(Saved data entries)
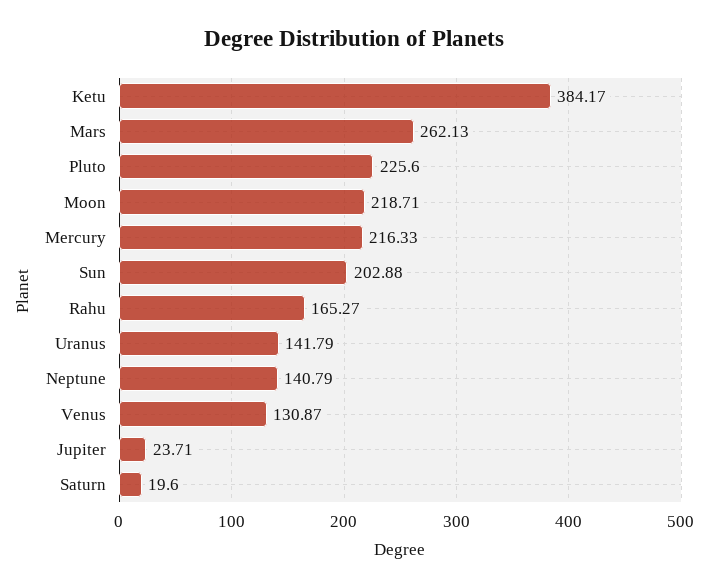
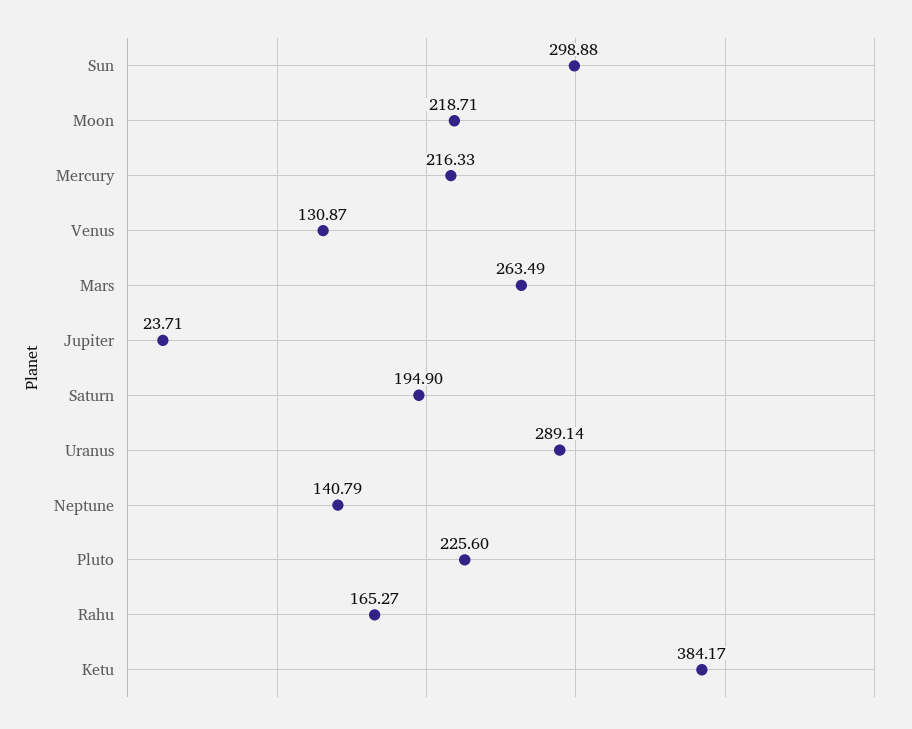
Mars: 262.13 -> 263.49
Sun: 202.88 -> 298.88
Uranus: 141.79 -> 289.14
Saturn: 19.6 -> 194.9

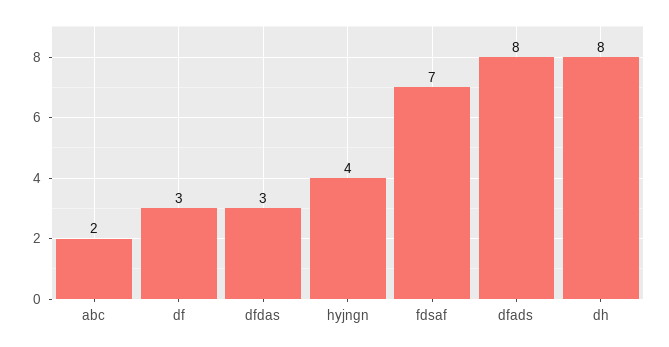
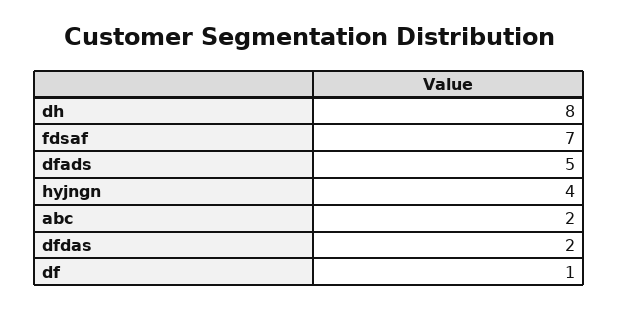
df: 3 -> 1
dfdas: 3 -> 2
dfads: 8 -> 5

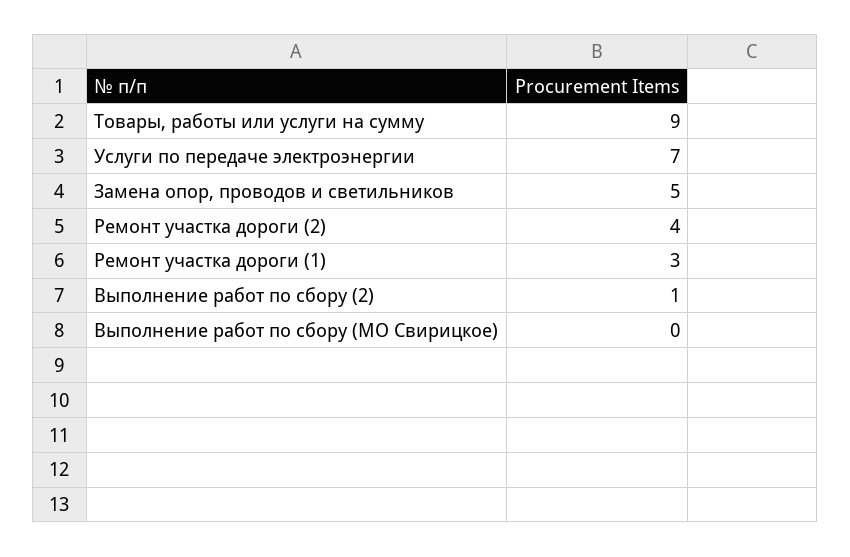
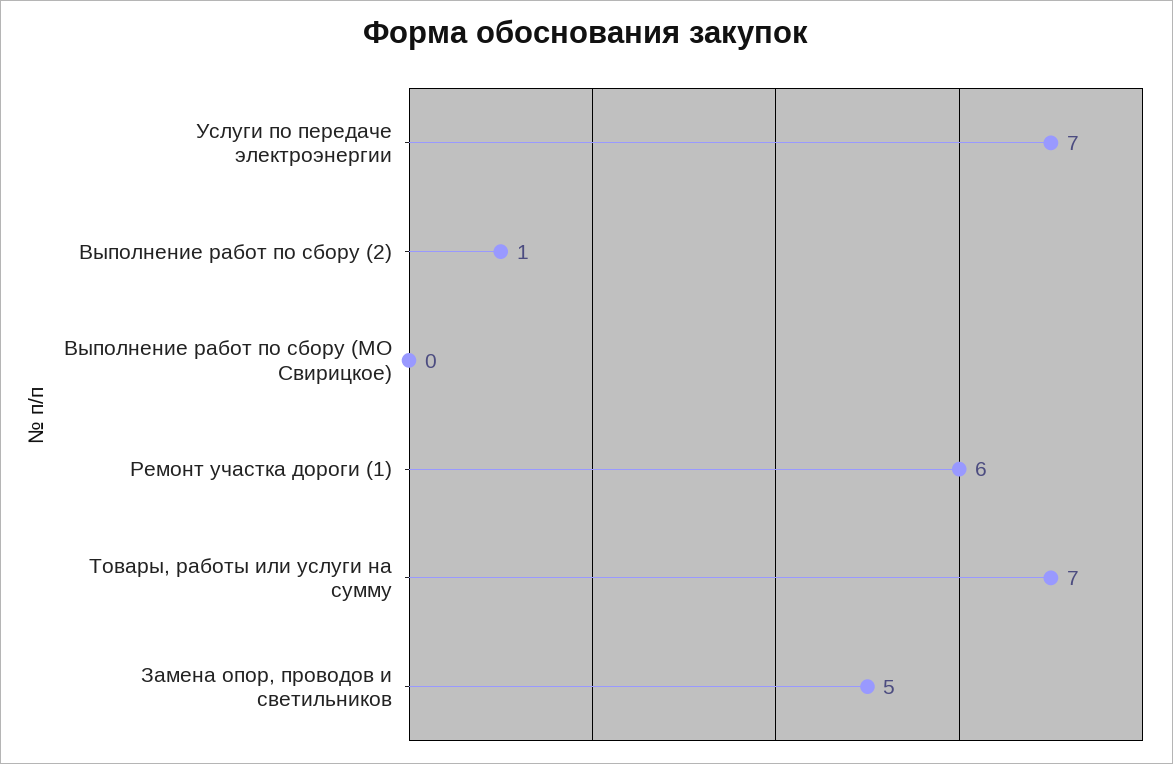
Товары, работы или услуги на сумму: 9 -> 7
Ремонт участка дороги (2): 4 -> none
Ремонт участка дороги (1): 3 -> 6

> _WHAT NEEDS TO BE DONE_:
Every line above in which the word "дороги" is present must be copied into the answer.

> _RESULT OF THE TASK_:
Ремонт участка дороги (2): 4 -> none
Ремонт участка дороги (1): 3 -> 6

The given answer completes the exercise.